* Obama says summit must not become ‘political theater’
* Seeks to regain control of healthcare debate
* Criticizes insurers’ huge profits
(updates with proposals to come out Monday)
By Ross Colvin and Jeff Mason
WASHINGTON, Feb 20 (Reuters) - The White House will unveil its latest healthcare reform proposals on Monday ahead of a bipartisan summit that President Barack Obama hopes will advance the stalled legislation, a senior administration official said on Saturday.
Obama urged Democrats and Republicans on Saturday to find common ground at a summit he will host on Thursday to help rejuvenate efforts to overhaul the $2.5 trillion U.S. healthcare system, one of his top domestic policy priorities.
The administration official said the White House would publish its updated proposals on Monday but declined to outline details.
The plan is expected to combine features of two Democratic bills passed by the Senate and House of Representatives, according to congressional aides and healthcare advocates.
They are expected to reflect common ground negotiated over the past several weeks by Democratic leaders in Congress.

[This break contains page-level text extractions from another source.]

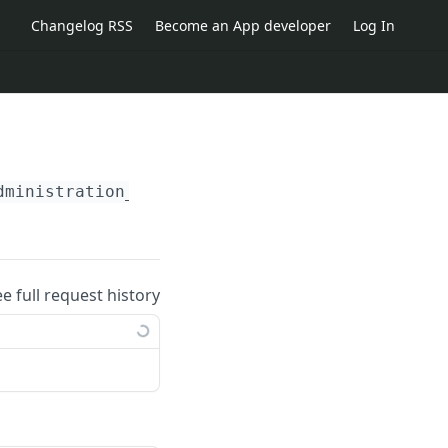
Changelog RSS
Become an App developer
Log In
dministration_id}
/reservations/
{reservation_
ee full request history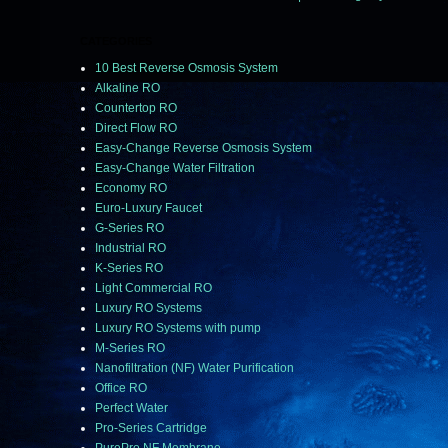
CATEGORIES
10 Best Reverse Osmosis System
Alkaline RO
Countertop RO
Direct Flow RO
Easy-Change Reverse Osmosis System
Easy-Change Water Filtration
Economy RO
Euro-Luxury Faucet
G-Series RO
Industrial RO
K-Series RO
Light Commercial RO
Luxury RO Systems
Luxury RO Systems with pump
M-Series RO
Nanofiltration (NF) Water Purification
Office RO
Perfect Water
Pro-Series Cartridge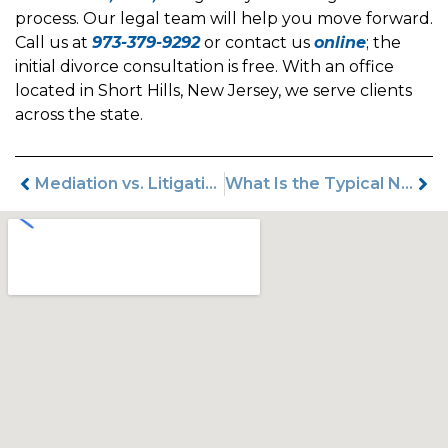
process. Our legal team will help you move forward.
Call us at
973-379-9292
or contact us
online
; the
initial divorce consultation is free. With an office
located in Short Hills, New Jersey, we serve clients
across the state.
Mediation vs. Litigation in New Jersey Divorce: Which Is Right for You?
What Is the Typical New Jersey Divorce Timeline?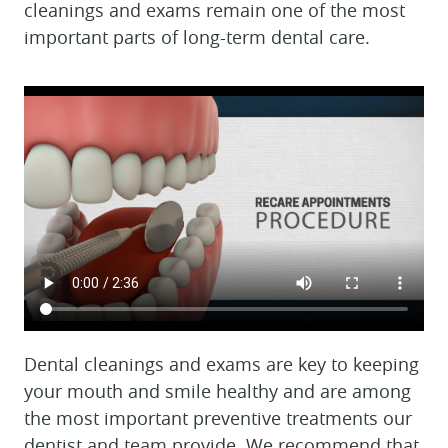
cleanings and exams remain one of the most
important parts of long-term dental care.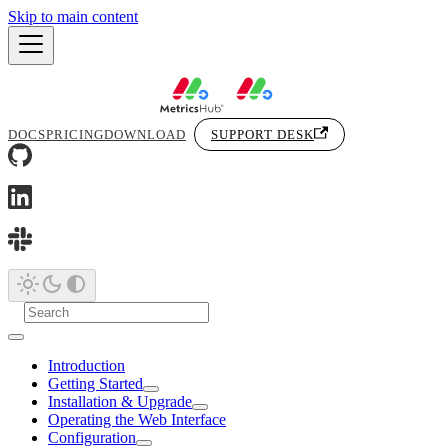
Skip to main content
DOCS
PRICING
DOWNLOAD
SUPPORT DESK
Introduction
Getting Started
Installation & Upgrade
Operating the Web Interface
Configuration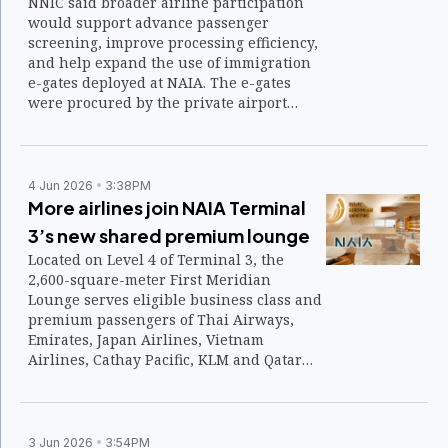
NNIC said broader airline participation
would support advance passenger
screening, improve processing efficiency,
and help expand the use of immigration
e-gates deployed at NAIA. The e-gates
were procured by the private airport
operator as part of the airport’s
modernization program.
4 Jun 2026
3:38PM
More airlines join NAIA Terminal
3’s new shared premium lounge
Located on Level 4 of Terminal 3, the
2,600-square-meter First Meridian
Lounge serves eligible business class and
premium passengers of Thai Airways,
Emirates, Japan Airlines, Vietnam
Airlines, Cathay Pacific, KLM and Qatar
Airways.
3 Jun 2026
3:54PM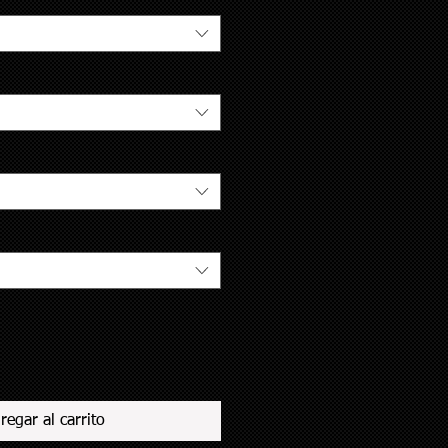
regar al carrito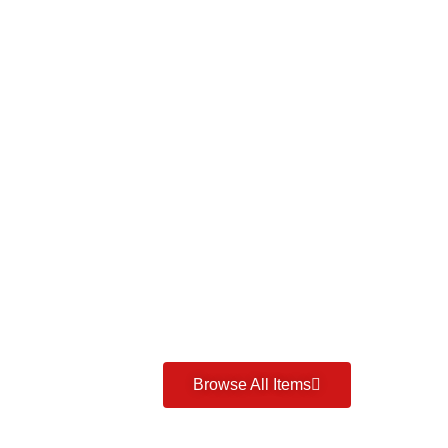
Browse All Items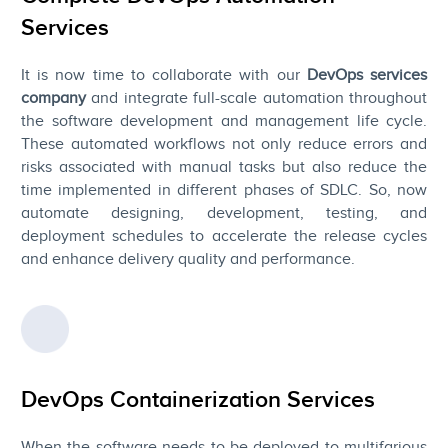
Services
It is now time to collaborate with our
DevOps services
company
and integrate full-scale automation throughout
the software development and management life cycle.
These automated workflows not only reduce errors and
risks associated with manual tasks but also reduce the
time implemented in different phases of SDLC. So, now
automate designing, development, testing, and
deployment schedules to accelerate the release cycles
and enhance delivery quality and performance.
DevOps Containerization Services
When the software needs to be deployed to multifarious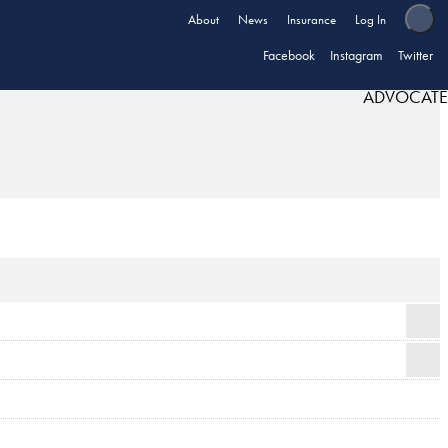
About
News
Insurance
Log In
Facebook
Instagram
Twitter
ADVOCATE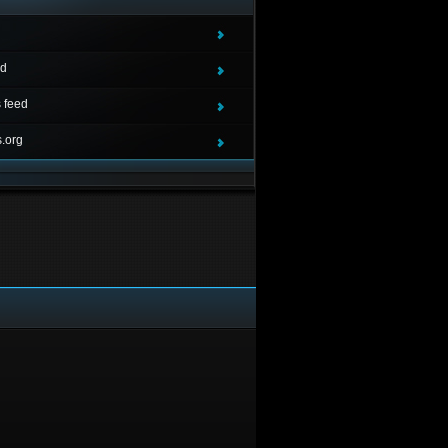
ed
 feed
.org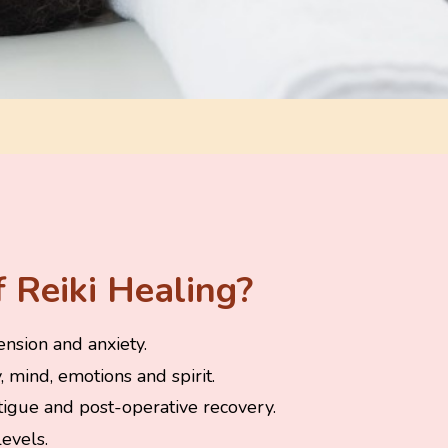
 Reiki Healing?
ension and anxiety.
 mind, emotions and spirit.
atigue and post-operative recovery.
evels.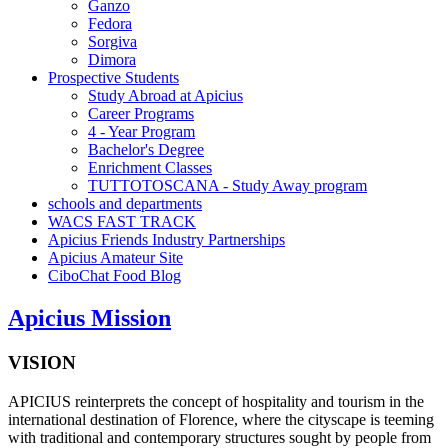
Ganzo
Fedora
Sorgiva
Dimora
Prospective Students
Study Abroad at Apicius
Career Programs
4 - Year Program
Bachelor's Degree
Enrichment Classes
TUTTOTOSCANA - Study Away program
schools and departments
WACS FAST TRACK
Apicius Friends Industry Partnerships
Apicius Amateur Site
CiboChat Food Blog
Apicius Mission
VISION
APICIUS reinterprets the concept of hospitality and tourism in the
international destination of Florence, where the cityscape is teeming
with traditional and contemporary structures sought by people from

Obama used his weekly radio and Internet address to take aim at health insurance companies, saying the “status quo is good for the insurance industry and bad for America.”
Democrats are struggling to push healthcare legislation over the finish line in the face of sagging public support and solid Republican opposition bolstered by recent election victories in Massachusetts, Virginia and New Jersey.
“As bad as things are today, they’ll only get worse if we fail to act. We’ll see exploding premiums and out-of-pocket costs burn through more and more family budgets,” Obama said.
Since the start of the year, Obama has sought to regain control of the healthcare debate, revive flagging enthusiasm for the overhaul among some Democratic lawmakers, and inject new momentum into the process.
Democrats have majorities in the Senate and House but are expected to lose seats to the Republicans in the mid-term congressional elections in November. The passage of a healthcare bill could boost Democrats’ election hopes.
Obama said he had invited members of the Democratic and Republican parties to the healthcare summit to share ideas on how to bring down healthcare costs, which he has repeatedly warned threaten to cripple the U.S. economy.
“I hope they come in a spirit of good faith. I don’t want to see this meeting turn into political theater, with each side simply reciting talking points and trying to score political points,” he said.
“Instead, I ask members of both parties to seek common ground in an effort to solve a problem that’s been with us for generations.”
Republicans, who have accused Obama of trying to push through a government take-over of the healthcare system, have said they will attend but fear the White House is setting a trap, possibly preparing to blame them if the healthcare effort falters.
“Nearly one year ago, the president moderated a healthcare summit that kicked off a national debate that has led us to where we are today: a partisan bill devoid of support from the American people and a diminished faith in this government’s capacity to listen. Let’s not make the same mistake twice,” Senate Republican leader Mitch McConnell said.
The administration, congressional Democrats and advocacy groups have also been turning up the rhetorical heat on health insurers that in recent weeks announced huge premium increases against the backdrop of sizable profits and growing numbers of uninsured people.
Obama echoed the criticism, saying the five largest insurers had made record profits of more than $12 billion even as millions of Americans lost their coverage.